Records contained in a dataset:
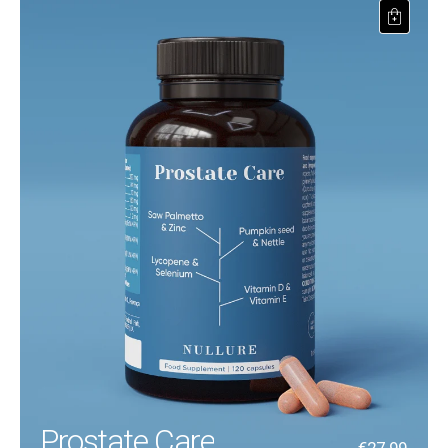
Prostate Care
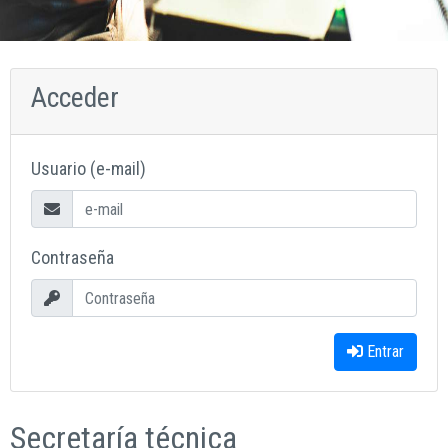
Acceder
Usuario (e-mail)
Contraseña
Entrar
Secretaría técnica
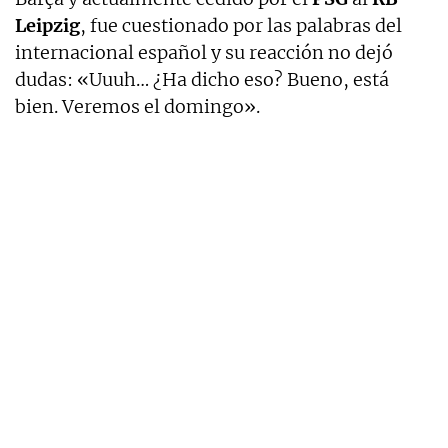
Leipzig
, fue cuestionado por las palabras del
internacional español y su reacción no dejó
dudas: «Uuuh… ¿Ha dicho eso? Bueno, está
bien. Veremos el domingo».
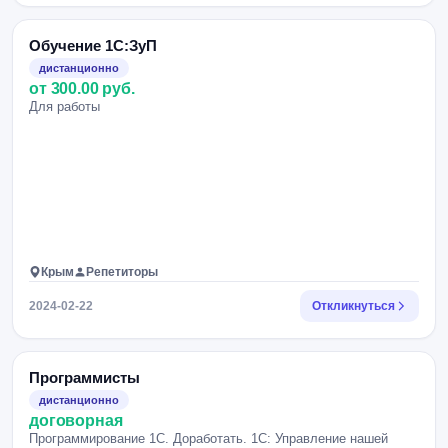
Обучение 1С:ЗуП
дистанционно
от 300.00 руб.
Для работы
Крым
Репетиторы
2024-02-22
Откликнуться
Программисты
дистанционно
договорная
Программирование 1С. Доработать. 1С: Управление нашей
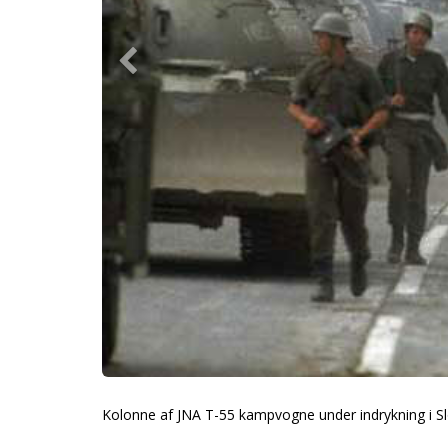
Kolonne af JNA T-55 kampvogne under indrykning i Sl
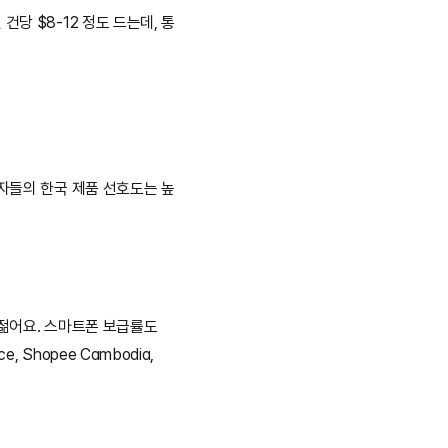
당 $8-12 정도 드는데, 통
자들의 한국 제품 선호도는 높
 젊어요. 스마트폰 보급률도 
Shopee Cambodia, 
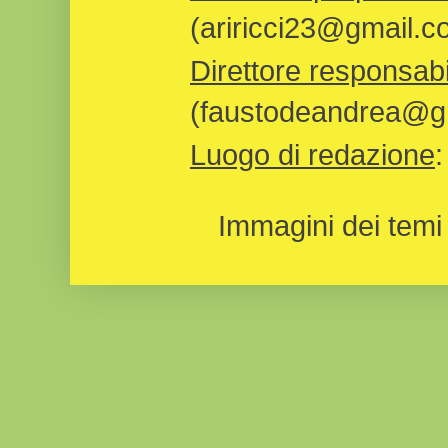
(ariricci23@gmail.c
Direttore responsabi
(faustodeandrea@gm
Luogo di redazione
Immagini dei temi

◆ WHAT THE TASK REQUIRES: Transcribe each entry exactly; images stay out.

◆ WRITTEN ANSWER:
Prostate Care
Acceder
Usuario (e-mail)
Contraseña
Entrar
Secretaría técnica
Leipzig
, fue cuestionado por las palabras del
internacional español y su reacción no dejó
dudas: «Uuuh… ¿Ha dicho eso? Bueno, está
bien. Veremos el domingo».
Обучение 1С:ЗуП
дистанционно
от 300.00 руб.
Для работы
Крым
Репетиторы
2024-02-22
Откликнуться
Программисты
дистанционно
договорная
Программирование 1С. Доработать. 1С: Управление нашей
Kolonne af JNA T-55 kampvogne under indrykning i Sl
당 $8-12 정도 드는데, 통
자들의 한국 제품 선호도는 높
 젊어요. 스마트폰 보급률도 
Shopee Cambodia, 
(ariricci23@gmail.c
Direttore responsabi
(faustodeandrea@gm
Luogo di redazione
Immagini dei temi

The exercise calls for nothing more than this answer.